As part of my campaign against over priced and over packaged plastic toys, I've been making these bags for boys' presents (always so much harder to buy for I find).  The boys are always a bit non-plussed by a bag, then realise it's their bag, start filling it with all their other presents, or things they want to keep away from their siblings and suddenly, it is the most useful gift in all the world! Great for the holidays, I pack one for the car for each of the boys with things-to-do and I'm currently filling one ready for the summer holidays.  I've just put them up for sale in my Folksy shop, and with only two weeks until the kids break up, you'd better get you orders in!

ps. They come giftwrapped in a co-ordinating spotty bag with a sticker and tag. x

Wednesday, 7 July 2010

Hardwick Hall

The Hallows family recently visited Hardwick Hall.  It's now one of my favourite National Trust places.  With small children in tow, we didn't do the house but perambulated the gardens.  We were there on a midsummers day with such strong sun casting striking shadows.  Those shapes have been processed by my retinas ready for a new batch of work.  I love high summer and the purity and strength of light.  In contrast, I'm particularly loving the last hour of day light, as if someone has turned the lights down and the colours mute and the air softens.  I'm finding that to be my tranquil time, when I walk up the garden and breathe in the smell of honeysuckle.  The colours come into the pallette I'm comfortable with, the greens mellow and blue, there is some grey in there.  The scabious heads intensify to a deep plum, offset by small areas of heightened colour in the hemerocallis and calendula; I keep on falling for orange in all its shades.

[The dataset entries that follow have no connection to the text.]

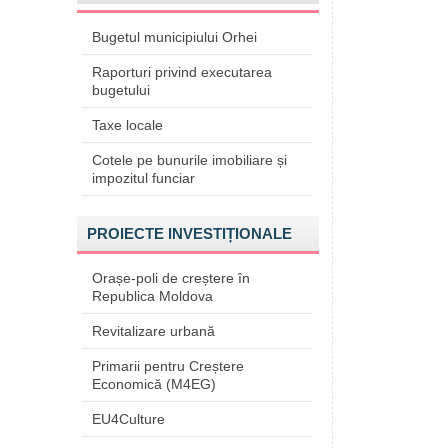
Bugetul municipiului Orhei
Raporturi privind executarea
bugetului
Taxe locale
Cotele pe bunurile imobiliare și
impozitul funciar
PROIECTE INVESTIȚIONALE
Orașe-poli de creștere în
Republica Moldova
Revitalizare urbană
Primarii pentru Creștere
Economică (M4EG)
EU4Culture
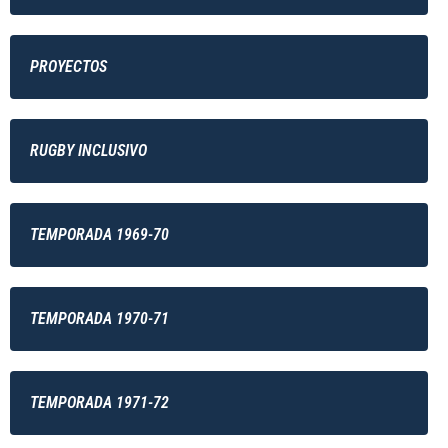
PROYECTOS
RUGBY INCLUSIVO
TEMPORADA 1969-70
TEMPORADA 1970-71
TEMPORADA 1971-72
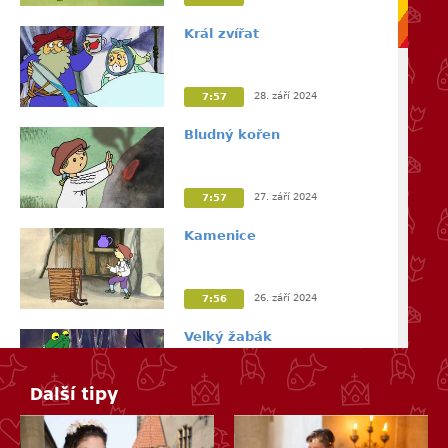
Král zvířat
28. září 2024
7:57
Bludný kořen
27. září 2024
7:57
Kamenice
26. září 2024
7:56
Velký žabák
Další tipy
25. září 2024
7:57
Pleskavec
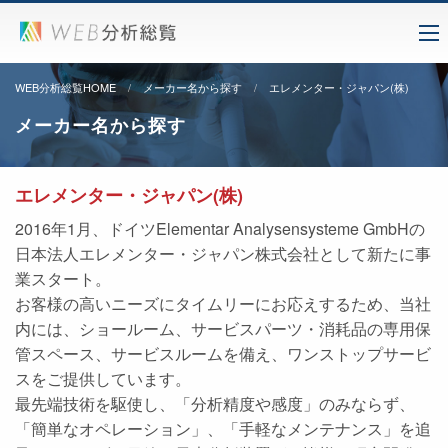
WEB分析総覧HOME
メーカー名から探す
エレメンター・ジャパン(株)
メーカー名から探す
エレメンター・ジャパン(株)
2016年1月、ドイツElementar Analysensysteme GmbHの
日本法人エレメンター・ジャパン株式会社として新たに事
業スタート。
お客様の高いニーズにタイムリーにお応えするため、当社
内には、ショールーム、サービスパーツ・消耗品の専用保
管スペース、サービスルームを備え、ワンストップサービ
スをご提供しています。
最先端技術を駆使し、「分析精度や感度」のみならず、
「簡単なオペレーション」、「手軽なメンテナンス」を追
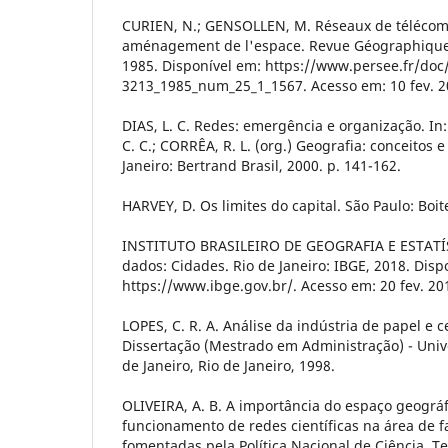
CURIEN, N.; GENSOLLEN, M. Réseaux de télécom
aménagement de l'espace. Revue Géographique de
1985. Disponível em: https://www.persee.fr/doc
3213_1985_num_25_1_1567. Acesso em: 10 fev. 2
DIAS, L. C. Redes: emergência e organização. In:
C. C.; CORRÊA, R. L. (org.) Geografia: conceitos e
Janeiro: Bertrand Brasil, 2000. p. 141-162.
HARVEY, D. Os limites do capital. São Paulo: Boi
INSTITUTO BRASILEIRO DE GEOGRAFIA E ESTATÍS
dados: Cidades. Rio de Janeiro: IBGE, 2018. Disp
https://www.ibge.gov.br/. Acesso em: 20 fev. 20
LOPES, C. R. A. Análise da indústria de papel e c
Dissertação (Mestrado em Administração) - Univ
de Janeiro, Rio de Janeiro, 1998.
OLIVEIRA, A. B. A importância do espaço geográf
funcionamento de redes científicas na área de
fomentadas pela Política Nacional de Ciência, T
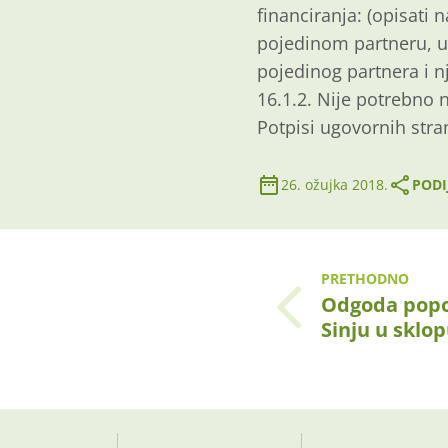
financiranja: (opisati 
pojedinom partneru, ud
pojedinog partnera i n
16.1.2. Nije potrebno n
Potpisi ugovornih stra
26. ožujka 2018.
PODI
PRETHODNO
Odgoda popo
Sinju u sklo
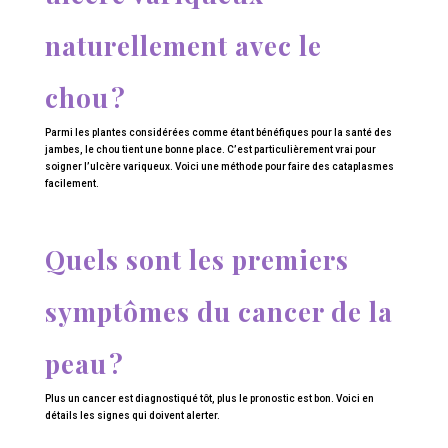
naturellement avec le
chou ?
Parmi les plantes considérées comme étant bénéfiques pour la santé des
jambes, le chou tient une bonne place. C’est particulièrement vrai pour
soigner l’ulcère variqueux. Voici une méthode pour faire des cataplasmes
facilement.
Quels sont les premiers
symptômes du cancer de la
peau ?
Plus un cancer est diagnostiqué tôt, plus le pronostic est bon. Voici en
détails les signes qui doivent alerter.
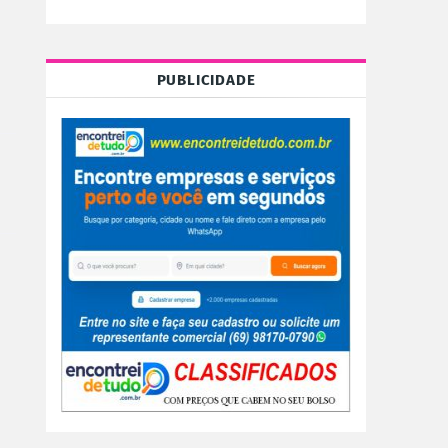
PUBLICIDADE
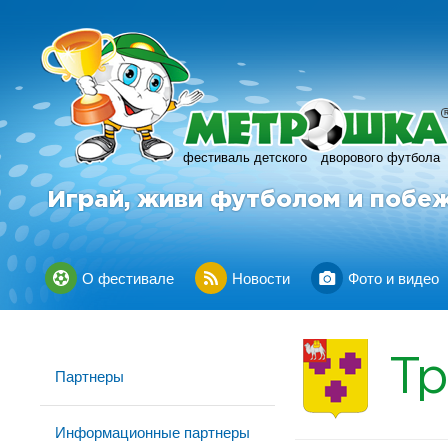
фестиваль детского
дворового футбола
Играй, живи футболом и побе
О фестивале
Новости
Фото и видео
Т
Партнеры
Информационные партнеры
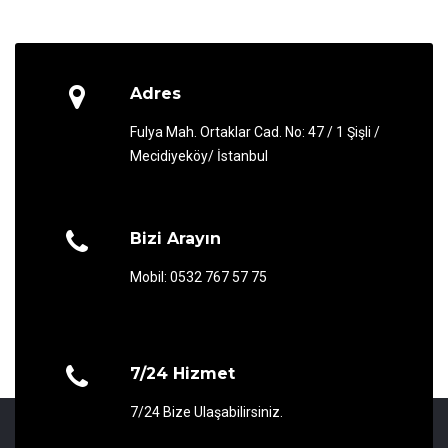
Adres
Fulya Mah. Ortaklar Cad. No: 47 / 1 Şişli /
Mecidiyeköy/ İstanbul
Bizi Arayın
Mobil: 0532 767 57 75
7/24 Hizmet
7/24 Bize Ulaşabilirsiniz.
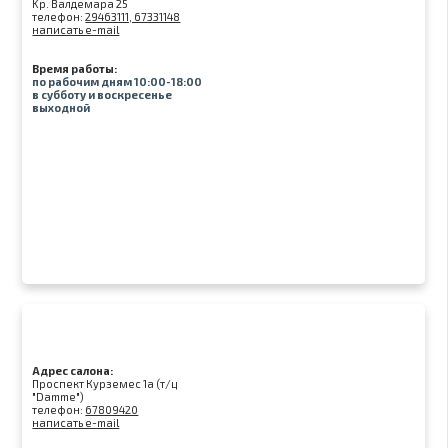
Kр. Валдемара 25
телефон:
29463111, 67331148
написать e-mail
Время работы:
по рабочим дням 10:00-18:00
в субботу и воскресенье
выходной
Адрес салона:
Проспект Курземес 1а (т/ц
"Damme")
телефон:
67809420
написать e-mail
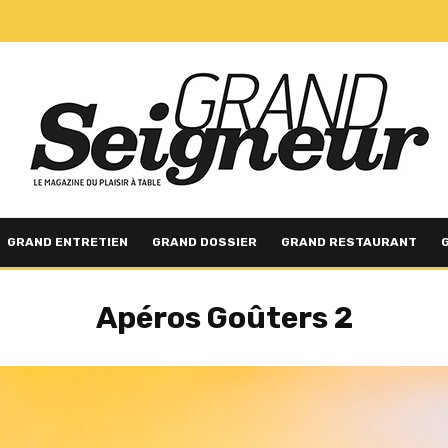
GRAND ENTRETIEN
GRAND DOSSIER
GRAND RESTAURANT
Apéros Goûters 2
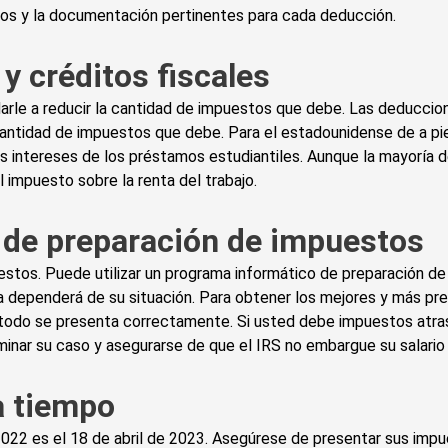
bos y la documentación pertinentes para cada deducción.
y créditos fiscales
arle a reducir la cantidad de impuestos que debe. Las deduccio
antidad de impuestos que debe. Para el estadounidense de a pie
os intereses de los préstamos estudiantiles. Aunque la mayoría 
 impuesto sobre la renta del trabajo.
o de preparación de impuestos
stos. Puede utilizar un programa informático de preparación de 
ija dependerá de su situación. Para obtener los mejores y más 
e todo se presenta correctamente. Si usted debe impuestos atr
minar su caso y asegurarse de que el IRS no embargue su salario
a tiempo
022 es el 18 de abril de 2023. Asegúrese de presentar sus impu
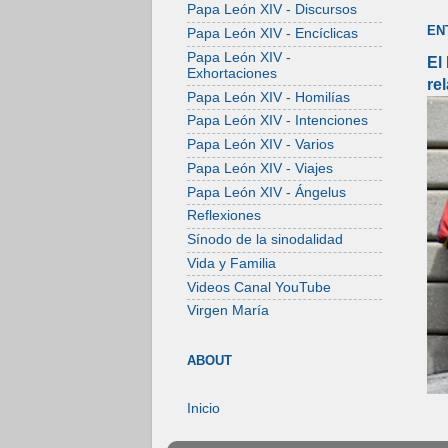
Papa León XIV - Discursos
EN
Papa León XIV - Encíclicas
Papa León XIV -
El
Exhortaciones
re
Papa León XIV - Homilías
Papa León XIV - Intenciones
Papa León XIV - Varios
Papa León XIV - Viajes
Papa León XIV - Ángelus
Reflexiones
Sínodo de la sinodalidad
Vida y Familia
Videos Canal YouTube
Virgen María
ABOUT
Inicio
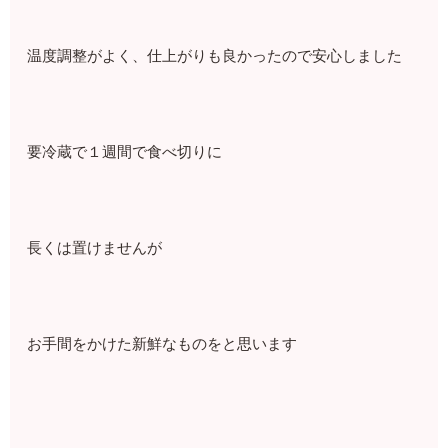
温度調整がよく、⁡仕上がりも良かったので安心しました
要冷蔵で１週間で食べ切りに⁡
⁡長くは置けませんが⁡
お手間をかけた新鮮なものを⁡と思います⁡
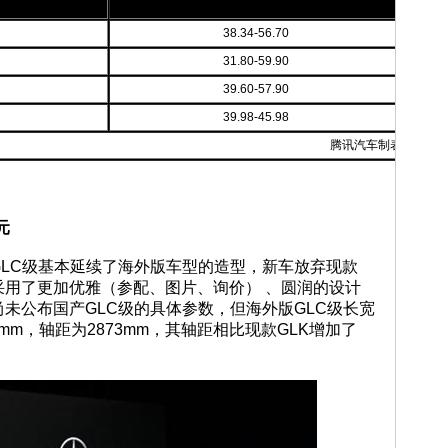
厂家指导价
（万元）
38.34-56.70
31.80-59.90
39.60-57.90
39.98-45.98
腾讯汽车制表
元
GLC级基本延续了海外版车型的造型，新车放弃现款
采用了更加优雅（参配、图片、询价） 、圆润的设计
未公布国产GLC级的具体参数，但海外版GLC级长宽
685mm，轴距为2873mm，其轴距相比现款GLK增加了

"He who works with his hands is a labourer. He who works with his hands and his head is a craftsman. He who works with his hands, his head and his heart is an artist." ~ St.Francis of Assisi

She who sells work at a gallery, gets two commissions and has craft orders from friends is happy lady!

Please click the link on the right to vote for my blog!

Thursday, 1 July 2010

Inspiring creativity

I spend quite alot of my time wondering about what it means to be creative in modern society.  It's taken a long time to be confident enough to call myself an Artist.  There are many people who know me to be a stay at home Mum, and do not know about my work and my soul.  When I feel I've had enough of being under valued by society and think I'll get a "proper job" I quickly realise I'd be a round peg in a square whole and end up realising I have to shoulder the responsibility of being a creative person.  So it was such a wonderful twenty minutes I spent listening to creativity expert Sir Ken Robinson talk about education and creativity.  And I realised that I had to open my mouth and speak up for creative thinking and being, and my true belief that it is only by allowing and nurturing our children to be creative that they will have the confidence to change the system, and create a better world.